Additional training is arranged, by the company secretary, on a group or individual basis as needs arise; for example, when a non-executive director is appointed to a Board committee.
During the year, in order to assist them in their duties, the directors received presentations on the legislative changes implemented under the Companies Act 2006, including the codification of directors’ duties and, in particular, directors’ obligations in relation to conflicts of interests.
It is recognised that the effectiveness of the Board is vital to the success of the Group. In order to evaluate the effectiveness of the performance of the Board, the chairman and its principal committees, a rigorous evaluation is undertaken annually. This process is conducted internally, led by the chairman and supported by the company secretary. As in previous years, this has taken the form of obtaining completed detailed questionnaires, (which are updated and revised each year) from all Board members, analysing the responses, and providing the opportunity for directors to comment on any issues not covered directly by the questionnaire. The responses were analysed and discussed at a meeting of the Board held in April 2009. It was agreed that the results confirmed that the Board and its committees continued to be effective.
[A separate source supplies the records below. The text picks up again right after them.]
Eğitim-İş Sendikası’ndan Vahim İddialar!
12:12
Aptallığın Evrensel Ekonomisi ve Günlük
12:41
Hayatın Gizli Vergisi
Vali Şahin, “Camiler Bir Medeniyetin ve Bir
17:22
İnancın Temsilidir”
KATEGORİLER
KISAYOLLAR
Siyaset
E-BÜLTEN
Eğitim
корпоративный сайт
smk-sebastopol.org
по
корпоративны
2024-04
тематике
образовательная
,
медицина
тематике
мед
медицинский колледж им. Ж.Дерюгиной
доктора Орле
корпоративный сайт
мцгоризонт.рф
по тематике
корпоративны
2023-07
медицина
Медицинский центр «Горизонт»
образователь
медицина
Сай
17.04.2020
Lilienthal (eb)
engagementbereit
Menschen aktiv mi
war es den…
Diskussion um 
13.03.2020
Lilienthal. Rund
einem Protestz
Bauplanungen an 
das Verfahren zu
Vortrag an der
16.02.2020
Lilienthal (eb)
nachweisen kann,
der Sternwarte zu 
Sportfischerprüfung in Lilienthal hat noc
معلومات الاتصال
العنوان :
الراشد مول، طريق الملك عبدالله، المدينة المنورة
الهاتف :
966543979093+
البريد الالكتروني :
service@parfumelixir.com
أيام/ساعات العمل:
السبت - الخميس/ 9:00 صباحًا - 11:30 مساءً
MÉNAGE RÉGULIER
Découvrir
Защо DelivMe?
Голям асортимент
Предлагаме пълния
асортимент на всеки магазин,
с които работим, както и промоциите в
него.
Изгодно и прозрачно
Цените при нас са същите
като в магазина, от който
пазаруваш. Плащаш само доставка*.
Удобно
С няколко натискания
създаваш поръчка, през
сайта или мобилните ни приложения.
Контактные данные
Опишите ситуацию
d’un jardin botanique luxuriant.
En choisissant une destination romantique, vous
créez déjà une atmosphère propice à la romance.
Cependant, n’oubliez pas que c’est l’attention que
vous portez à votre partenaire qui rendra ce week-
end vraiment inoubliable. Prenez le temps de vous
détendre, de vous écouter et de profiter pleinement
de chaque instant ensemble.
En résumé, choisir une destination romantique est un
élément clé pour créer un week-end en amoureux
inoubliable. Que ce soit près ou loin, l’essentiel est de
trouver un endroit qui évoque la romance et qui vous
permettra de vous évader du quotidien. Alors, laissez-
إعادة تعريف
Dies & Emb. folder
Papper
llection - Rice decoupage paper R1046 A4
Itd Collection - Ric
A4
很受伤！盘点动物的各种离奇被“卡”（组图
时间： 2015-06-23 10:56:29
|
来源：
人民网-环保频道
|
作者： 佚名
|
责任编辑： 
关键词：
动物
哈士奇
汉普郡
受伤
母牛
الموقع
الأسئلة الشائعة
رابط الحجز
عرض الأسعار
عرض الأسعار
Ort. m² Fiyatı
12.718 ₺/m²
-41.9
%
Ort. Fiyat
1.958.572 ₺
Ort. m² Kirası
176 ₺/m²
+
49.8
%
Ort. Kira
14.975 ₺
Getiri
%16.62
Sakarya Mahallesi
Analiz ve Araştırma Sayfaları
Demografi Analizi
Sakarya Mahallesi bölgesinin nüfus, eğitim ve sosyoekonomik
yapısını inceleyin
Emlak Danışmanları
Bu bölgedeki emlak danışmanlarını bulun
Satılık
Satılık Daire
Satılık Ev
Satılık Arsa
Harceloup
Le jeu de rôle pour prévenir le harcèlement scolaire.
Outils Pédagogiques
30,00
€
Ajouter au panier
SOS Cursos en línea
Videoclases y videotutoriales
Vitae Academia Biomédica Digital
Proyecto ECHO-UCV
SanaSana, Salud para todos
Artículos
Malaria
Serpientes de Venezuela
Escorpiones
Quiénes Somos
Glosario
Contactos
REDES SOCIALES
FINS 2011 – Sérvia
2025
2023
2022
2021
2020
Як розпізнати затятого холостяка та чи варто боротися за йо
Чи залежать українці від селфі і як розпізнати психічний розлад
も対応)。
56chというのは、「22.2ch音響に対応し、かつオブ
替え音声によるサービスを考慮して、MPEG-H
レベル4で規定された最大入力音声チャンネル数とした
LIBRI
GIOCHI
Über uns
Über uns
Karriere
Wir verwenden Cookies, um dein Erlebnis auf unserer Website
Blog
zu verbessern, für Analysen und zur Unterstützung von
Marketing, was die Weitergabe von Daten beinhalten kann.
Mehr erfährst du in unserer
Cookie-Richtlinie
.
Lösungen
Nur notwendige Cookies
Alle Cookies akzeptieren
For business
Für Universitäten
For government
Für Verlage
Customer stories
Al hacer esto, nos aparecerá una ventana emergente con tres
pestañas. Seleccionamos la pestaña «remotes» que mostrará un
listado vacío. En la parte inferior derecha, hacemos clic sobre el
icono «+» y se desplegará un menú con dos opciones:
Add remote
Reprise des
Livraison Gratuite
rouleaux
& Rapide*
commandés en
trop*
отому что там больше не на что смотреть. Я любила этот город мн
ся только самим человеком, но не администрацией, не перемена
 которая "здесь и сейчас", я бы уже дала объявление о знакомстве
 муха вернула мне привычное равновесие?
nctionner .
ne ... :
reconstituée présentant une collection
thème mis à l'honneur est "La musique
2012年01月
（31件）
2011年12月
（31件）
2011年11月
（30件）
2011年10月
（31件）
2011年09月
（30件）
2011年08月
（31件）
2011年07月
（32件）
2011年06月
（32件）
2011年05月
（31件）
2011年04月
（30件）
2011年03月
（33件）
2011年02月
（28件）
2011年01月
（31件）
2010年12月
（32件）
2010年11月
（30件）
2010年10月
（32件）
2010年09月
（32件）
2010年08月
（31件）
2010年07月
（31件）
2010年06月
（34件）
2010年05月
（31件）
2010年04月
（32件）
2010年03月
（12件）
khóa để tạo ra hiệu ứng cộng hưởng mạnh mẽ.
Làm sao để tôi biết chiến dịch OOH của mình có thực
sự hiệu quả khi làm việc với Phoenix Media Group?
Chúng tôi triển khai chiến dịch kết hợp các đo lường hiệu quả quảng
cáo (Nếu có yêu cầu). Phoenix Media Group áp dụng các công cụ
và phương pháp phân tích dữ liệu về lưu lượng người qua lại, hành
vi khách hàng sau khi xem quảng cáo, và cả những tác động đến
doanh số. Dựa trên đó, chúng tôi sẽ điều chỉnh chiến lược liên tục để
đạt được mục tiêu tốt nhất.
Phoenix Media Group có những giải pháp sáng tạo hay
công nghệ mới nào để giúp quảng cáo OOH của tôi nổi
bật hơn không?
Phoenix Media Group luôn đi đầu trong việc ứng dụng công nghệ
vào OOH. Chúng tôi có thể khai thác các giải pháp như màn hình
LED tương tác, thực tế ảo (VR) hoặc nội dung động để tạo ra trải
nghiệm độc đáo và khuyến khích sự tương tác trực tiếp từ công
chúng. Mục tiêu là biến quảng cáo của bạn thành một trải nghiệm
The Board evaluation process also aims to identify the areas where improvements can be made. Following last year’s performance evaluation the Board requested regular exposure to, and the opportunity to meet with, senior management, and this has been actioned during the course of this financial year.
Orna Ni-Chionna, Senior Independent Director, has analysed responses to a detailed questionnaire designed to evaluate the performance of the chairman. The results of the survey were discussed with the executive and non-executive directors when the chairman was not present. The outcome of these discussions confirmed that the performance of the chairman was effective and that he continues to provide strong leadership to the Board.
The chairman assesses the performance of the non-executive directors, after consultations with the executive directors and the senior independent director. Following this process, it was confirmed that each individual non-executive director continued to act effectively and to fulfil the duties and responsibilities expected, demonstrating commitment to the role, including commitment of time for Board and committee meetings and other duties.
Under the Company’s Articles, all directors are subject to election by shareholders at the first opportunity after their appointment and then to re-election at intervals of no more than three years. Retiring directors may offer themselves for re-election.
Following his appointment as group finance director in November 2008, Andrew Booker will be seeking election by shareholders at this year’s Annual general meeting. In addition, Stefan Barden and Ronnie Bell will be standing for re-election. The Board has set out in the Notice of Annual general meeting (enclosed with this report) their reasons for supporting the election and re-election of these directors at the forthcoming Annual general meeting.
The biographical details of all the directors put forward for re-election are provided on this site and in the explanatory notes contained in the Notice of meeting.
Remuneration and the work of the remuneration committee is set out in the Remuneration report.